Según la leyenda forjada lentamente a partir de la segunda mitad del siglo XVI por defensores del culto a Santa María del Prado, la aparición de esta imagen mariana se encuentra íntimamente ligada a la historia de la fundación de Ciudad Real.
Debemos remontarnos al año 1013, cuando un caballero al servicio del rey Sancho el Mayor de Navarra, llamado Monsén Ramón Floraz, estando en la localidad aragonesa de Velilla de Jiloca vio que las patas de su caballo se hundían. Al acercarse para ver lo que ocurría comprobó la existencia de una cueva, descubriendo en su interior una imagen de la Virgen. Prontamente puso el hecho en conocimiento de su rey y este, al contemplar la admirable belleza de la talla, se la quedó como propia, poniéndole el sobrenombre de Virgen de los Torneos. La imagen fue pasando de generación en generación dentro del linaje castellano, protegiéndolo en las distintas campañas de la Reconquista y sustituyendo su advocación por la de Virgen de las Batallas; pensaban que la presencia de esta efigie era determinante para conseguir las victorias contra los musulmanes, pues según la leyenda, su influencia garantizaba su triunfo en la contienda. Alfonso VI rompió esa costumbre al olvidarse de ella en la malograda batalla de Zalaca (Badajoz). Inmediatamente envió a su capellán Marcelo Colino para que la recogiera y marchase a Córdoba, donde debían reunirse nuevamente. Una vez recuperada la imagen Colino se encaminó al sitio acordado, parando a descansar en un paraje denominado Pozo de Don Gil. Los lugareños de aquel lugar se interesaron por el contenido de la caja que cargaba a lomos de su caballo: al abrirla, aquellas gentes quedaron prendadas de la belleza de la Virgen y le pidieron que la dejara con ellos para poderla venerar. Marcelo temiendo la ira de su rey se negó a tal petición.

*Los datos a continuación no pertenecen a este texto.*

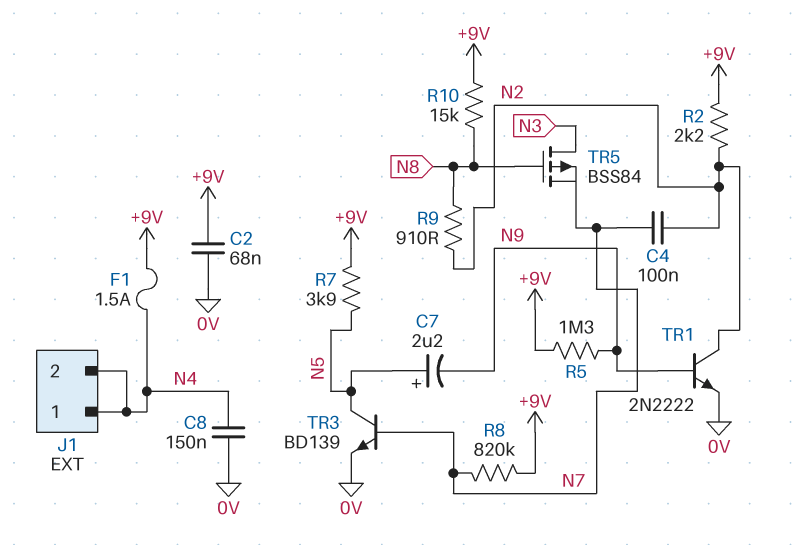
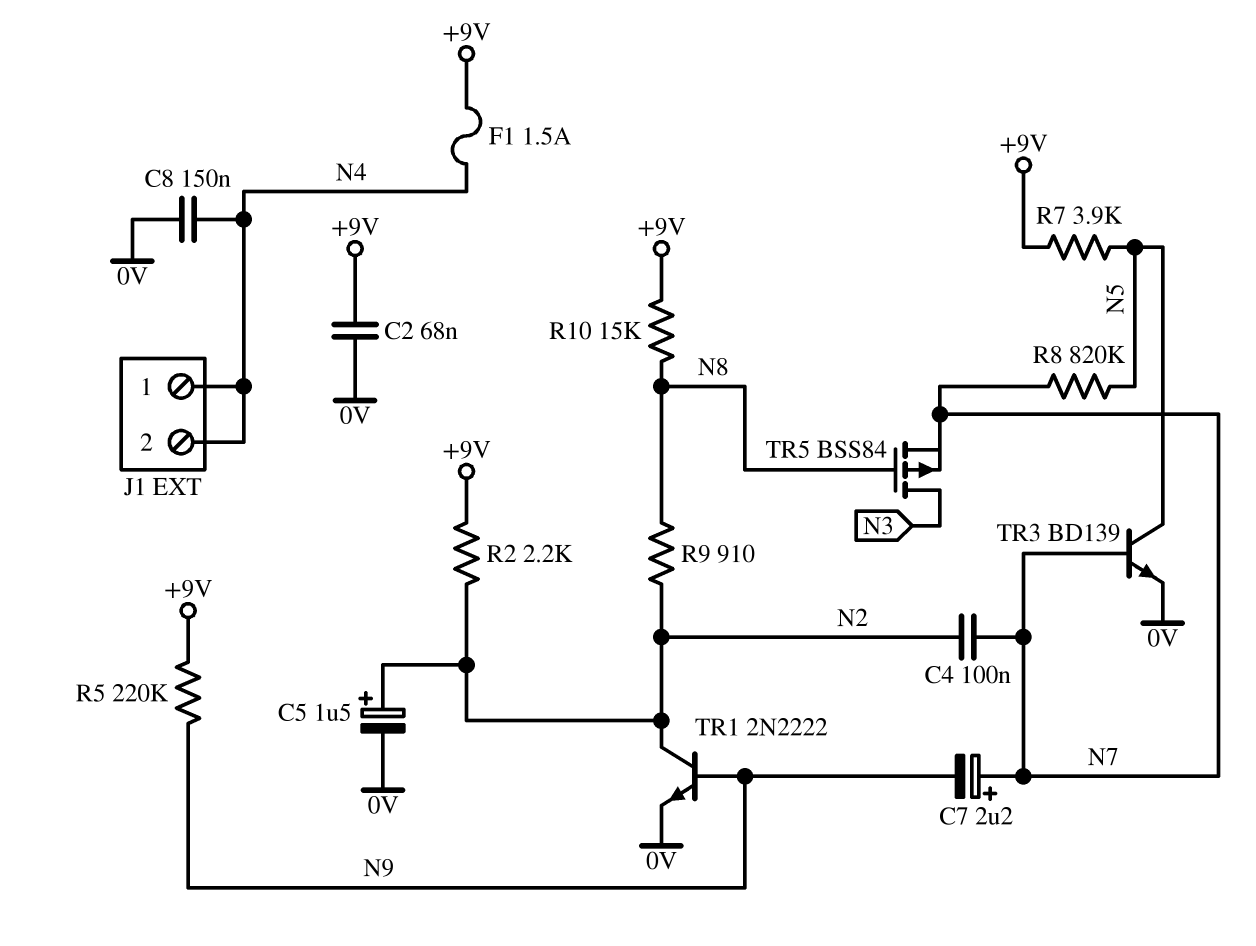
C5: none -> 1.5uF (plus N2, minus 0V)
C7: 2.2uF (plus N5, minus N9) -> 2.2uF (plus N7, minus N9)
R5: 1.3M (+9V, N9) -> 220k (+9V, N9)
R8: 820k (+9V, N7) -> 820k (N5, N7)

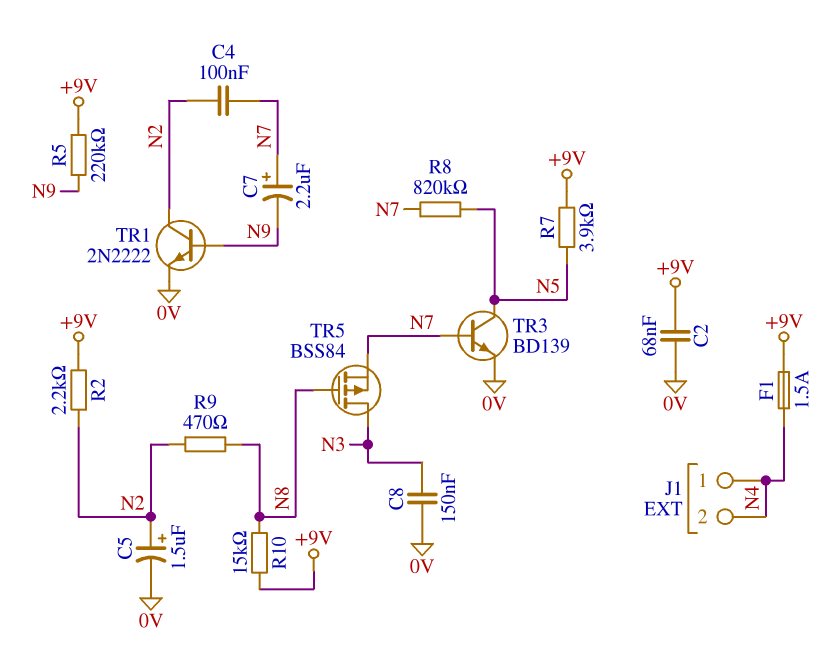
C8: 150nF (0V, N4) -> 150nF (0V, N3)
R9: 910 (N2, N8) -> 470 (N2, N8)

Reanudando el camino a Andalucía el capellán se dispuso a hacer noche en el cercano castillo de Caracuel. Al notar que la caja donde se guardaba la imagen no pesaba decidió abrirla, comprobando que estaba vacía. Lógicamente pensó que los aldeanos del Pozo de Don Gil la habían robado. Cuando regresó en su búsqueda encontró a aquellas gentes venerándola en un Prado. Intentó cogerla para llevársela y cuál fue su sorpresa cuando comprobó que estaba fuertemente asida al suelo: no la podía mover. En ese momento comprendió que el deseo de la Virgen era quedarse en aquel lugar para ser adorada por aquellos devotos. Según la tradición aquel día era un 25 de mayo del año 1088, festividad de San Urbano. Posteriormente con el paso del tiempo pasó a denominarse Virgen del Prado.

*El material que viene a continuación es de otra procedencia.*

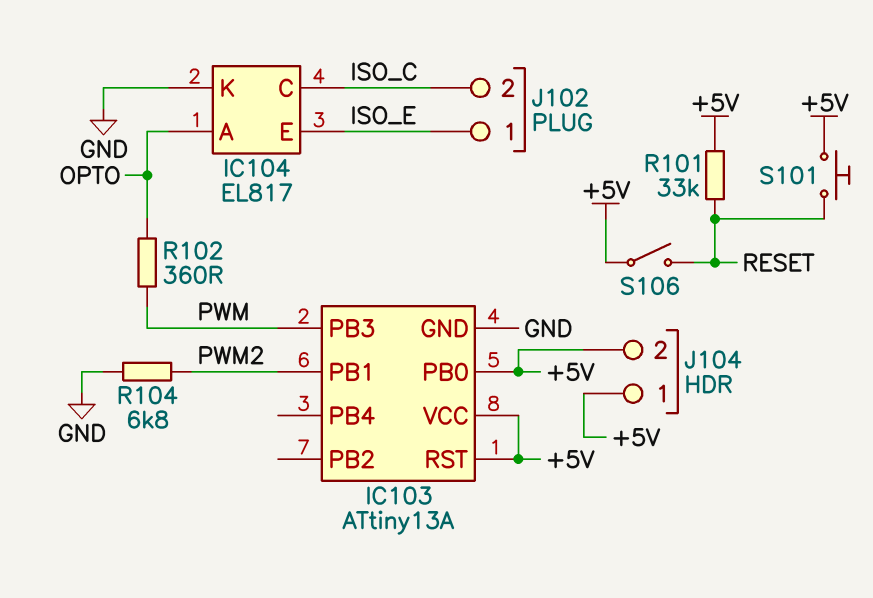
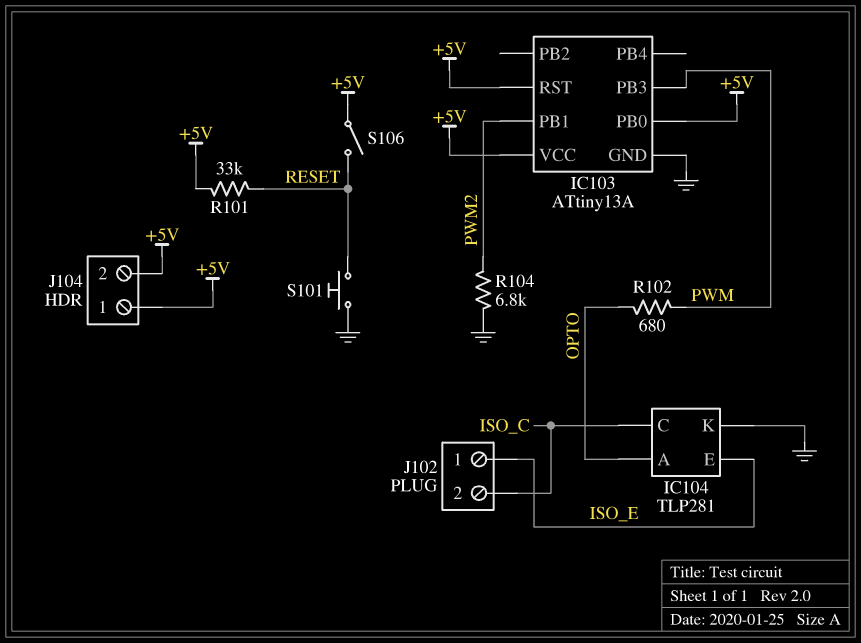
IC104: EL817 -> TLP281
R102: 360 (OPTO, PWM) -> 680 (OPTO, PWM)
S101: button (+5V, RESET) -> button (GND, RESET)

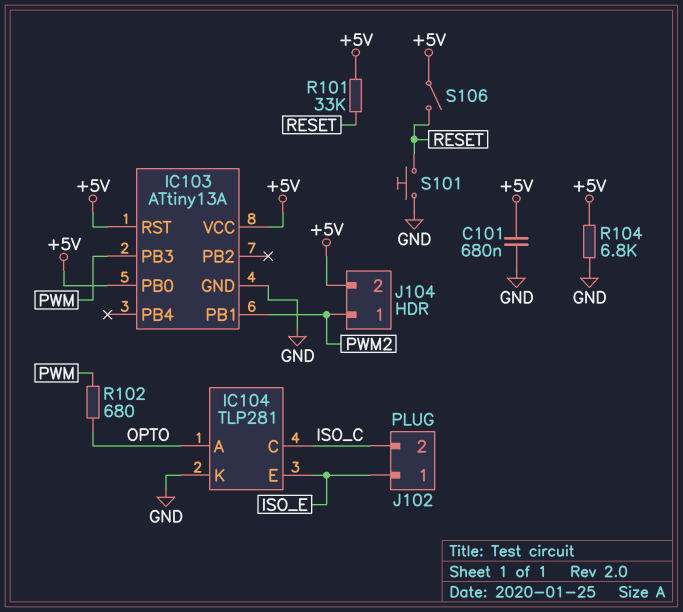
C101: none -> 680nF (+5V, GND)
J104 pin 1: +5V -> PWM2
R104: 6.8k (GND, PWM2) -> 6.8k (+5V, GND)

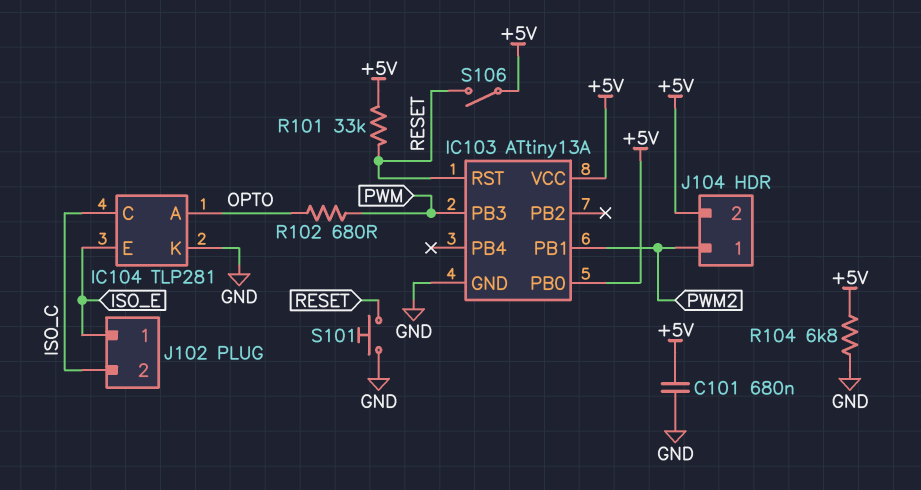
IC103 pin RST: +5V -> RESET

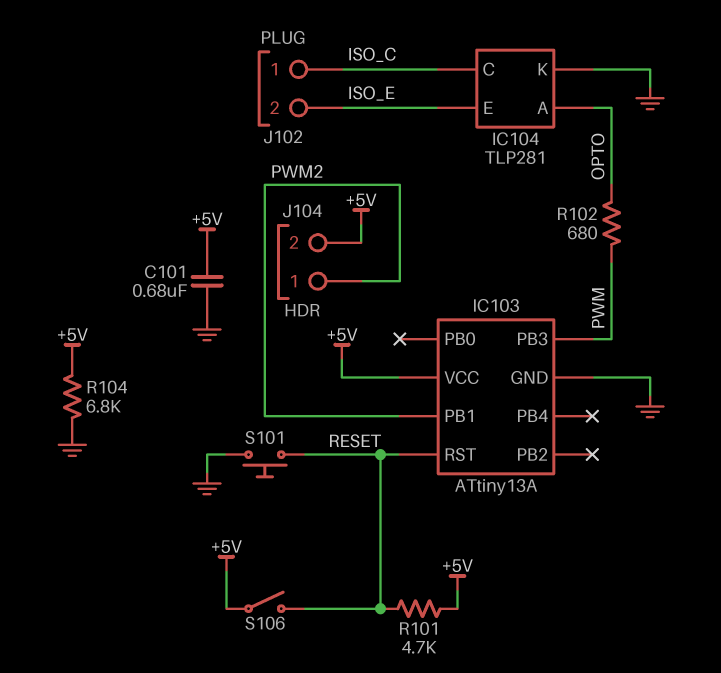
IC103 pin PB0: +5V -> none
J102 pin 1: ISO_E -> ISO_C
J102 pin 2: ISO_C -> ISO_E
R101: 33k (+5V, RESET) -> 4.7k (+5V, RESET)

Devocionalmente los habitantes de este lugar han venerado tres imágenes marianas de las que tenemos constancia. Según las fotografías antiguas conservadas, la primera imagen fue una escultura medieval que fue destruida en 1936. Tras la Guerra Civil se encargó una segunda talla al escultor catalán Vicente Navarro siendo policromada por el pintor manchego Carlos Vázquez. Llegó a Ciudad Real en junio de 1940. Sin embargo esta escultura sufrió un ataque de carcoma teniendo que ser retirada del culto. Actualmente tan solo se conserva, de esta segunda, la cabeza de la Virgen y la figura del Niño, custodiados en la sacristía del camarín. Finalmente en 1950 los escultores valencianos José María Rausell y Montañana y Francisco Llorens Ferrer realizaron la actual imagen de Santa María del Prado venerada en el retablo del altar mayor de la Catedral de Ciudad Real.